Schon die ganze Woche schwelte der Konflikt zwischen den Spielern und den Entscheidungsträgern im Österreichischen Fußball-Bund. Nach dem Schlusspfiff für die WM-Qualifikation und Teamchef Marcel Koller eskaliert nun die Situation.
Schon die ganze Woche hatten sich die Führungsspieler kritisch geäußert zu den Entscheidungen des ÖFB-Präsidiums, Teamchef Koller und Sportdirektor Willi Ruttensteiner zu entlassen. Das passte so manchem ÖFB-Landeskaiser nicht in den Kram. So lieferte Salzburgs Fußball-Landeschef Herbert Hübel in einem ORF-Interview vor dem Spiel gegen Serbien selbstgefällige, pampige und durchaus arrogante Antworten. Damit rief er heftige Reaktionen in den sozialen Netzwerken hervor.
Und Niederösterreichs oberster "Kicker" Johann Gartner hatte ausgeplaudert, wie die Team-Analyse von Ruttensteiner ausgeschaut hat. Von Gruppenbildung war da die Rede, und dass Alaba sich nicht mit der Rolle anfreunden wollte, die ihm Koller zugedacht hatte.
Noch vor dem Spiel erfuhren die Kicker von diesen Aussagen. Nach dem Match platzte Kapitän Julian Baumgartlinger der Kragen. "Es werden die Harmonie und der Erfolg der Nationalmannschaft in Gefahr gebracht. Von einer Gruppenbildung oder einer Weigerung von David habe ich nichts mitgekriegt", sagte er. "Das sind Anschuldigungen, die dem Team schaden", stellte er fest.
Und: "Wenn man sich so öffentlich äußert, geht das fast in Richtung Verleumdung. Ich glaube, er war sich der Probleme, die dadurch entstehen, nicht bewusst." Zu diesem Zeitpunkt hatte aber Gartner schon nachgelegt. Die Niederösterreichischen Nachrichten veröffentlichen am Montag ein Gespräch mit dem Landesfürsten, in dem er die Kritik der Spieler an den Entlassungen so kommentierte: "Ich verstehe die Kritik nicht. Wir sind die Eigentümer des ÖFB, und es ist nur logisch, dass wir solche Entscheidungen treffen. Wer denn sonst?" In seiner Mir-san-mir-Mentalität griff er die Spieler dabei auch noch an: "Da haben einige deutlich übers Ziel hinausgeschossen. Manchen fehlt’s da vielleicht an Intelligenz." Der 64-jährige Gartner ist erst letztes Jahr wieder zum NÖ-Landeschef gewählt worden. Wiedergewählt nach fünfjähriger Pause und zuvor zehnjähriger Amtszeit.

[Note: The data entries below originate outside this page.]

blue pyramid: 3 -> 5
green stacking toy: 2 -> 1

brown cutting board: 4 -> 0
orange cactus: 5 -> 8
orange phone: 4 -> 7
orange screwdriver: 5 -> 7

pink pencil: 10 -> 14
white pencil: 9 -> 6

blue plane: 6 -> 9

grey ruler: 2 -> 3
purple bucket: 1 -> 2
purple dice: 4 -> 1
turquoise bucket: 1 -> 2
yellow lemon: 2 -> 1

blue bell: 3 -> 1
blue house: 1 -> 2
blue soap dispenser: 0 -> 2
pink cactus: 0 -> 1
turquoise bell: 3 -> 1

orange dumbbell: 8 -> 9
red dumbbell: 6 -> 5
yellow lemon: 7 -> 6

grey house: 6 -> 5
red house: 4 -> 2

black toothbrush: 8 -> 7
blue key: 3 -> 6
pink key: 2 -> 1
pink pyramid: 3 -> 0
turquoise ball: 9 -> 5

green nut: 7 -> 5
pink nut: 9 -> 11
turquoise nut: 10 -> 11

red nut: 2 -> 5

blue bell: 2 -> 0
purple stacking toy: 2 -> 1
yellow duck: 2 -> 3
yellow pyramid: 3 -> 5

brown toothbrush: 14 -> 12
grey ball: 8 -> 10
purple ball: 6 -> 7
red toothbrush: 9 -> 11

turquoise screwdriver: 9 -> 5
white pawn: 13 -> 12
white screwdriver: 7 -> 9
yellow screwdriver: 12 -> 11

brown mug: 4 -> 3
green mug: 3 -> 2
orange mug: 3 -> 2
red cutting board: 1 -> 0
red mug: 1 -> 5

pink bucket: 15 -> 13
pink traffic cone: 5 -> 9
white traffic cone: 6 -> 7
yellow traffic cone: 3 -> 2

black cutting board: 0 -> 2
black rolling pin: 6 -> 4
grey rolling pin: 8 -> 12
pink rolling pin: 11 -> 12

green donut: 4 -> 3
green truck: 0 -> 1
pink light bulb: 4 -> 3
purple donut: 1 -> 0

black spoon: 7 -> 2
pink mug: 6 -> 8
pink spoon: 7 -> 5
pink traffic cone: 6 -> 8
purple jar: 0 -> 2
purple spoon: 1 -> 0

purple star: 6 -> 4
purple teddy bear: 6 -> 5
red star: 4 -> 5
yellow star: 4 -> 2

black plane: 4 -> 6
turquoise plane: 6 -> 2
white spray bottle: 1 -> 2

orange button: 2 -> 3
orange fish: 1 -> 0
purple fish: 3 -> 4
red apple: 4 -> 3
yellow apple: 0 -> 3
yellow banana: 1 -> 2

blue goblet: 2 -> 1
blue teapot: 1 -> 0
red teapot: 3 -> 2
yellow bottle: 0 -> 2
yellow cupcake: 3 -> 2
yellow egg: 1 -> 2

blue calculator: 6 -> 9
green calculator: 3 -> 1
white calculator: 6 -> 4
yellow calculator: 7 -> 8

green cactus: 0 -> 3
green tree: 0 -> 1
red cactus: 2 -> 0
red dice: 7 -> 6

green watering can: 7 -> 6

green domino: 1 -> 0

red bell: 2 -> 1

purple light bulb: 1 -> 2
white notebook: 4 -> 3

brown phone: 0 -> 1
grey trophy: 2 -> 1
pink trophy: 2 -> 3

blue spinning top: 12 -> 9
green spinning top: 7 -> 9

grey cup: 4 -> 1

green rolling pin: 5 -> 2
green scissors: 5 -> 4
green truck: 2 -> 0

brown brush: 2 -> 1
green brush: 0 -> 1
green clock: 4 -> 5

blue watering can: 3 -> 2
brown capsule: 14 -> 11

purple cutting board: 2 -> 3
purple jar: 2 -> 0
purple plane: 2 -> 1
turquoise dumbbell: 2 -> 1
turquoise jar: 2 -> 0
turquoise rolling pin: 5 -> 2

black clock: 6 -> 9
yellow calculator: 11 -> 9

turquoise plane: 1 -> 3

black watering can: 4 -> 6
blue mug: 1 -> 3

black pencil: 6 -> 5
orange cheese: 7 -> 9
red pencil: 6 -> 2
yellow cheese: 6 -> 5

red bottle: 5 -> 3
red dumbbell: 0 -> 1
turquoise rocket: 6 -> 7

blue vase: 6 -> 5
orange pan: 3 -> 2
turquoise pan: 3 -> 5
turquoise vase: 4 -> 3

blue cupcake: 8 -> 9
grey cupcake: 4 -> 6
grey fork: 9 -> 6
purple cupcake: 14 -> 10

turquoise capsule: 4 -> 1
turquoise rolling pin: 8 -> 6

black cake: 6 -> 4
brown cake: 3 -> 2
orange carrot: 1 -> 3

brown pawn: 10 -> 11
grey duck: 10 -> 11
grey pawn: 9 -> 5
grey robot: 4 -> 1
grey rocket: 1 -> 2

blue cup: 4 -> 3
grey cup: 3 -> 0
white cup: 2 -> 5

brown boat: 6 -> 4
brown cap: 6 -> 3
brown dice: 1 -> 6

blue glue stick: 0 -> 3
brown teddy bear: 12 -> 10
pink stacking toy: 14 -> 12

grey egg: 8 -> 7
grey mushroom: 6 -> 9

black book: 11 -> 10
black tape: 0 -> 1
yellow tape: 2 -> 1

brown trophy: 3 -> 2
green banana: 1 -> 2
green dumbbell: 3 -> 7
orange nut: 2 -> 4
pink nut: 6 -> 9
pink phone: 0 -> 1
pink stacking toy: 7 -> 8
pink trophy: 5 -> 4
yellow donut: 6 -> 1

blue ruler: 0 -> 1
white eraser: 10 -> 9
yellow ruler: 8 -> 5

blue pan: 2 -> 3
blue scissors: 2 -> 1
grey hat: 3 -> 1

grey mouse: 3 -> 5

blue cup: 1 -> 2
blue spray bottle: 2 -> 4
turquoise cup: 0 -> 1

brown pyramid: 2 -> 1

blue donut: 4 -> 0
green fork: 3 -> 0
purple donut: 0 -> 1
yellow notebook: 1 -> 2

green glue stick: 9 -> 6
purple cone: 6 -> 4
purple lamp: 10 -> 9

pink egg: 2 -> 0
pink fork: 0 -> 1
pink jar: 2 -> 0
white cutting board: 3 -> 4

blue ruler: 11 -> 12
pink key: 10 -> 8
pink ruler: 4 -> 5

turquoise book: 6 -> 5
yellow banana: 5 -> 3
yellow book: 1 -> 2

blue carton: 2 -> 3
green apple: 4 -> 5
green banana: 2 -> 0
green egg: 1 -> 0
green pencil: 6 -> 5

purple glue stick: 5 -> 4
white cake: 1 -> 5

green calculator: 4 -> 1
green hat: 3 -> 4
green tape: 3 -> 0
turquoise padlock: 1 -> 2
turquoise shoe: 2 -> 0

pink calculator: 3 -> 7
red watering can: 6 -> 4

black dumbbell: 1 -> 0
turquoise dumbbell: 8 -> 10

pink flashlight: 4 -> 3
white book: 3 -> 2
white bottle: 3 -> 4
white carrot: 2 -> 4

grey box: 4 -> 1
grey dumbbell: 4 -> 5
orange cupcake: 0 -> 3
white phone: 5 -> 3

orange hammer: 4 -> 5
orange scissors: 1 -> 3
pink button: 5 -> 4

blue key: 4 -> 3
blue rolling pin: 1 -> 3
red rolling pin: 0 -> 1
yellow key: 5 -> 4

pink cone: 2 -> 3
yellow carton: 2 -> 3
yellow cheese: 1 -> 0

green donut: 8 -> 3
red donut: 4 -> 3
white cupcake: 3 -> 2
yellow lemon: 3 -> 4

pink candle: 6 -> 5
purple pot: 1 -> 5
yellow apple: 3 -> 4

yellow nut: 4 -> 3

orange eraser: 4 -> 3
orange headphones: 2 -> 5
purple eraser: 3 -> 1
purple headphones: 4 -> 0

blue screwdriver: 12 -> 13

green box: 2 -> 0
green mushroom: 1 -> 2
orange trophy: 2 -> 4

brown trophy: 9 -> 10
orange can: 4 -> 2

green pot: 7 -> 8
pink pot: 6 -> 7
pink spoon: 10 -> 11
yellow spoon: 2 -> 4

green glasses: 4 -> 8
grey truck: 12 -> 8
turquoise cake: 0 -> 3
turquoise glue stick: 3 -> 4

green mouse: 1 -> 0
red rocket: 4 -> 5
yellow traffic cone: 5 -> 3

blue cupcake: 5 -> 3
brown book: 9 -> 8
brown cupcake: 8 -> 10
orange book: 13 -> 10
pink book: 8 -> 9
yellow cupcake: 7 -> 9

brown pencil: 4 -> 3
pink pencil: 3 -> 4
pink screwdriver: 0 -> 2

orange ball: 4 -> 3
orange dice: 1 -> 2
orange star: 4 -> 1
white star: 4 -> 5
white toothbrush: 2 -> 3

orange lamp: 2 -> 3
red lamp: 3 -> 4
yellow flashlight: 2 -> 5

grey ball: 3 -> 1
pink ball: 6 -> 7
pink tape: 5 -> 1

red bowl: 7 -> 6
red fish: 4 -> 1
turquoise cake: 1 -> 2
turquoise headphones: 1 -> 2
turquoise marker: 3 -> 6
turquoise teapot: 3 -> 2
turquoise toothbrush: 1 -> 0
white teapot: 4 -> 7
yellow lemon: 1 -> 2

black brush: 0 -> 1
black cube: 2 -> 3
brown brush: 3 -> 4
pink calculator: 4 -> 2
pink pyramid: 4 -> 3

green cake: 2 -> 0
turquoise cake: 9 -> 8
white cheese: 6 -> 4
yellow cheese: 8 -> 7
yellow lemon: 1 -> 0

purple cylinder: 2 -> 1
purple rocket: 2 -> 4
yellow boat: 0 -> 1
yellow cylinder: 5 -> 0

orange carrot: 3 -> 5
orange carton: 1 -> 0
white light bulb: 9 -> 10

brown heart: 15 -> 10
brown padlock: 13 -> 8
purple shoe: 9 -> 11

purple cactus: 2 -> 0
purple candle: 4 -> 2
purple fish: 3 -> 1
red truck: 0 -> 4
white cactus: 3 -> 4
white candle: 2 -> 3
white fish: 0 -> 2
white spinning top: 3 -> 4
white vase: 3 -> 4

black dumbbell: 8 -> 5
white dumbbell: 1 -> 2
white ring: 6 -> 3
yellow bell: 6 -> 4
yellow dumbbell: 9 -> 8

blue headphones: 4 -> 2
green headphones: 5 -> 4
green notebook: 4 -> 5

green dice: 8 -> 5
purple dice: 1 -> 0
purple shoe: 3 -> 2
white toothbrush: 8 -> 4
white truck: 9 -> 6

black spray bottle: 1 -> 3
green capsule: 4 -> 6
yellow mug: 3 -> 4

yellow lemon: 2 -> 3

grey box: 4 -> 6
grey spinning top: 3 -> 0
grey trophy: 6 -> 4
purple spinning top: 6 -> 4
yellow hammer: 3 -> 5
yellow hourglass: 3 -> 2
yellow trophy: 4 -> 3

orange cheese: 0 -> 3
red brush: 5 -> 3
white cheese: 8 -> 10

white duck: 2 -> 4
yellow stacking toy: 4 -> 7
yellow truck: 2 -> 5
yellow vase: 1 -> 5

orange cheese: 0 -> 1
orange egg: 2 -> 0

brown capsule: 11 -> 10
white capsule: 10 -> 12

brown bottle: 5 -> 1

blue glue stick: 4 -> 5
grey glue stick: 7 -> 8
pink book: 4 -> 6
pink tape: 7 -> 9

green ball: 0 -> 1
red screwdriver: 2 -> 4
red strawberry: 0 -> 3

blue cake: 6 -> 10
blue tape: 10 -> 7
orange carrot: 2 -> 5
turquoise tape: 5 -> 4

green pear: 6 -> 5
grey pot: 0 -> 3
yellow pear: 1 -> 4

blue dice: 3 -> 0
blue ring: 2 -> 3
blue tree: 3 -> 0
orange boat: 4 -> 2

Janko und Baumgartlinger als Kapitän sind zwar Führungsfiguren im Team, aber wahrlich keine Solisten im verbalen Sturmlauf. Sie sehen sich als die Fürsprecher des Mannschaftsrats (Janko, Baumgartlinger, Almer, Prödl, Harnik und Alaba), der inhaltlich absolut geschlossen ist und ein und dieselbe Meinung vertritt.
Das ÖFB-Präsidium gehört reformiert und verschlankt, so wie es in der Schweiz schon vor einiger Zeit geschehen ist. Davon weiß auch Marcel Koller zu berichten. Der Tenor: Im Spitzenfußball sollen absolute Experten das Sagen haben, nicht Landespräsidenten, die für den Breiten- und Amateurfußball zuständig sind.
Marc Janko fasste nach der Landung in Wien das Geschehen der letzten Zeit wie folgt zusammen: "Der gesamte ÖFB hat sich in den letzten Wochen nicht mit Ruhm bekleckert. Teilweise war das eine ganz schlechte Außendarstellung. Jeder hat sich zu Wort gemeldet und seinen Senf dazugegeben. Dass der Verband mit einer Stimme nach außen sprechen wollte, haben nicht alle verstanden. Jetzt hoffe ich, dass man das Durcheinander auf die Reihe bringt."
Im ÖFB selbst sieht man keinen Grund zu einer Reform und verweist auf den Föderalismus, so wie er auch in Österreich in der Politik Usus ist. Für eine Reform des ÖFB müssten die kompletten Statuten des Verbandes geändert werden. Zumindest §12 der Satzungen – die Aufgaben des Präsidiums.